And now, addressing Doru NICOLAESCU, my former best friend, even though I would like to contradict you and throw the glove to continue our polemic, I have to agree with you: a foreign CEO could be a praiseworthy initiative. After all, the Romanians have often preferred a foreign prince to a domestic one. I still feel sorry that I admitted I speak Romanian the day I returned to the country that educated me and raised me. I am sure I would have been far better received and been the object of less gossip, had I stuck to using the English language that my living and academic experience abroad had polished.

As an addition to your statements, I want to express my conviction that Mr. SOBOLEWSKI, prior to being elected by the Board of the BSE, the Committee of the Bucharest Stock Exchange, was assessed with the depth and professional sophistication that can be expected from a body of specialists of their caliber. I am also convinced that Mr. SOBOLEWSKI as a candidate for this position, has conducted a deep analysis of the similarities and differences between the BSE and the Warsaw Stock Exchange, and between the Romanian and the Polish stock market, especially when in Romania, unlike in Poland, the commercial banks are not active in the market. Only such an analysis could have underpinned the plan for restructuring the management of the BSE, or else I doubt anybody would have hired him. Sure, the deep knowledge of Romanian realities, as well as the Romanian expertise and the attachment of his conational, Mr. KONIECZNY, to the Romanian stock market, must have been a great help in elaborating the analysis and the proposed solutions.

After all, the BSE is a listed company, and at the end of the day, what matters is the price of the stock. In the end, how you make that price rise as a CEO is nobody's business, as long as that increase is a sine-qua-non requirement for earning and keeping the position of CEO. And besides, who would take the responsibility of hiring a CEO without making him/her directly responsible for such a ratio?

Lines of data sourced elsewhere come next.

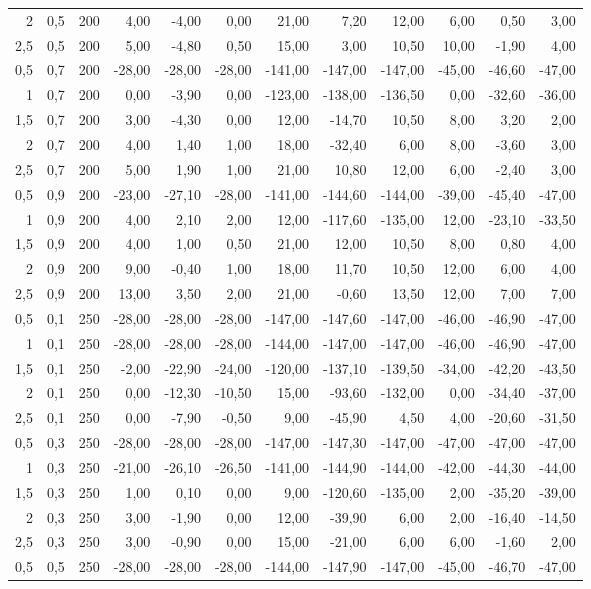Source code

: \begin{table}[h]
\begin{tabular}{|r|r|r|r|r|r|r|r|r|r|r|r|}
2 & 0,5 & 200 & 4,00 & -4,00 & 0,00 & 21,00 & 7,20 & 12,00 & 6,00 & 0,50 & 3,00 \\
2,5 & 0,5 & 200 & 5,00 & -4,80 & 0,50 & 15,00 & 3,00 & 10,50 & 10,00 & -1,90 & 4,00 \\
0,5 & 0,7 & 200 & -28,00 & -28,00 & -28,00 & -141,00 & -147,00 & -147,00 & -45,00 & -46,60 & -47,00 \\
1 & 0,7 & 200 & 0,00 & -3,90 & 0,00 & -123,00 & -138,00 & -136,50 & 0,00 & -32,60 & -36,00 \\
1,5 & 0,7 & 200 & 3,00 & -4,30 & 0,00 & 12,00 & -14,70 & 10,50 & 8,00 & 3,20 & 2,00 \\
2 & 0,7 & 200 & 4,00 & 1,40 & 1,00 & 18,00 & -32,40 & 6,00 & 8,00 & -3,60 & 3,00 \\
2,5 & 0,7 & 200 & 5,00 & 1,90 & 1,00 & 21,00 & 10,80 & 12,00 & 6,00 & -2,40 & 3,00 \\
0,5 & 0,9 & 200 & -23,00 & -27,10 & -28,00 & -141,00 & -144,60 & -144,00 & -39,00 & -45,40 & -47,00 \\
1 & 0,9 & 200 & 4,00 & 2,10 & 2,00 & 12,00 & -117,60 & -135,00 & 12,00 & -23,10 & -33,50 \\
1,5 & 0,9 & 200 & 4,00 & 1,00 & 0,50 & 21,00 & 12,00 & 10,50 & 8,00 & 0,80 & 4,00 \\
2 & 0,9 & 200 & 9,00 & -0,40 & 1,00 & 18,00 & 11,70 & 10,50 & 12,00 & 6,00 & 4,00 \\
2,5 & 0,9 & 200 & 13,00 & 3,50 & 2,00 & 21,00 & -0,60 & 13,50 & 12,00 & 7,00 & 7,00 \\
0,5 & 0,1 & 250 & -28,00 & -28,00 & -28,00 & -147,00 & -147,60 & -147,00 & -46,00 & -46,90 & -47,00 \\
1 & 0,1 & 250 & -28,00 & -28,00 & -28,00 & -144,00 & -147,00 & -147,00 & -46,00 & -46,90 & -47,00 \\
1,5 & 0,1 & 250 & -2,00 & -22,90 & -24,00 & -120,00 & -137,10 & -139,50 & -34,00 & -42,20 & -43,50 \\
2 & 0,1 & 250 & 0,00 & -12,30 & -10,50 & 15,00 & -93,60 & -132,00 & 0,00 & -34,40 & -37,00 \\
2,5 & 0,1 & 250 & 0,00 & -7,90 & -0,50 & 9,00 & -45,90 & 4,50 & 4,00 & -20,60 & -31,50 \\
0,5 & 0,3 & 250 & -28,00 & -28,00 & -28,00 & -147,00 & -147,30 & -147,00 & -47,00 & -47,00 & -47,00 \\
1 & 0,3 & 250 & -21,00 & -26,10 & -26,50 & -141,00 & -144,90 & -144,00 & -42,00 & -44,30 & -44,00 \\
1,5 & 0,3 & 250 & 1,00 & 0,10 & 0,00 & 9,00 & -120,60 & -135,00 & 2,00 & -35,20 & -39,00 \\
2 & 0,3 & 250 & 3,00 & -1,90 & 0,00 & 12,00 & -39,90 & 6,00 & 2,00 & -16,40 & -14,50 \\
2,5 & 0,3 & 250 & 3,00 & -0,90 & 0,00 & 15,00 & -21,00 & 6,00 & 6,00 & -1,60 & 2,00 \\
0,5 & 0,5 & 250 & -28,00 & -28,00 & -28,00 & -144,00 & -147,90 & -147,00 & -45,00 & -46,70 & -47,00 \\
\hline
\end{tabular}
\end{table}

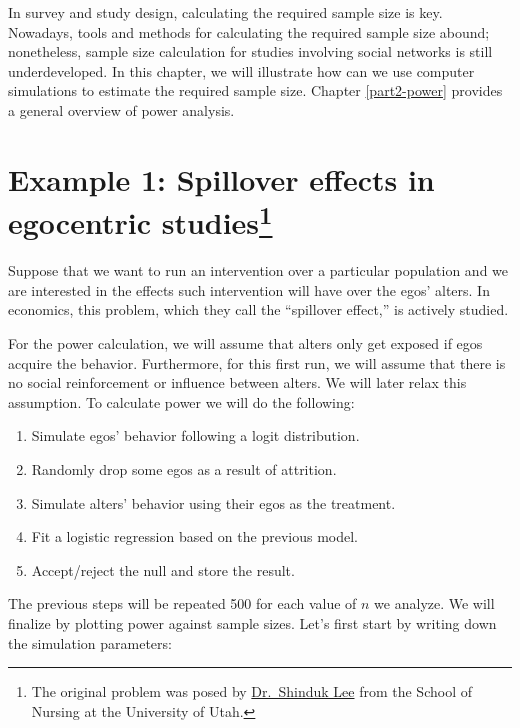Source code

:\documentclass[]{book}
\begin{document}
In survey and study design, calculating the required sample size is key. Nowadays, tools and methods for calculating the required sample size abound; nonetheless, sample size calculation for studies involving social networks is still underdeveloped. In this chapter, we will illustrate how can we use computer simulations to estimate the required sample size. Chapter \ref{part2-power} provides a general overview of power analysis.

\hypertarget{example-1-spillover-effects-in-egocentric-studiescredit-ego-power}{%
\section[Example 1: Spillover effects in egocentric studies]{\texorpdfstring{Example 1: Spillover effects in egocentric studies\footnote{The original problem was posed by \href{https://faculty.utah.edu/u6037777-SHINDUK_LEE/hm/index.hml}{Dr.~Shinduk Lee} from the School of Nursing at the University of Utah.}}{Example 1: Spillover effects in egocentric studies}}\label{example-1-spillover-effects-in-egocentric-studiescredit-ego-power}}

Suppose that we want to run an intervention over a particular population and we are interested in the effects such intervention will have over the egos' alters. In economics, this problem, which they call the ``spillover effect,'' is actively studied.

For the power calculation, we will assume that alters only get exposed if egos acquire the behavior. Furthermore, for this first run, we will assume that there is no social reinforcement or influence between alters. We will later relax this assumption. To calculate power we will do the following:

\begin{enumerate}
\def\labelenumi{\arabic{enumi}.}
\item
  Simulate egos' behavior following a logit distribution.
\item
  Randomly drop some egos as a result of attrition.
\item
  Simulate alters' behavior using their egos as the treatment.
\item
  Fit a logistic regression based on the previous model.
\item
  Accept/reject the null and store the result.
\end{enumerate}

The previous steps will be repeated 500 for each value of \(n\) we analyze. We will finalize by plotting power against sample sizes. Let's first start by writing down the simulation parameters:
\end{document}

I would have been very thrilled to participate in the drafting of this plan for the restructuring of the BSE, because I honestly believe that the BSE has become kind of a dusty trinket, which can only be turned around by relying on people. Both the personnel of the Bucharest Stock Exchange, as well as all the players of the stock market, have to be incentivized to start reinventing themselves and to innovate something everyday. People need to start going to roadshows everyday across the country and abroad, to introduce themselves, to represent themselves, to persuade and to gain the confidence of the community. The capital of the BSE must be put to work to expand the customer base for the capital market and to educate the members of the broker community. The members of the Government must be persuaded to take the Bucharest Stock Exchange to the Button Room, which should have been its place from the very beginning. The NBR must gain confidence in the stock market to get the confidence necessary to bring the BSE to the forefront of the financial market.

Do you think, Gentlemen, that in order to deal with all of these things, the CEO of the BSE needs to have a perfect mastery of the Romanian language, and to be a profound connoisseur of the Romanian realities and culture? Nah, I don't think so!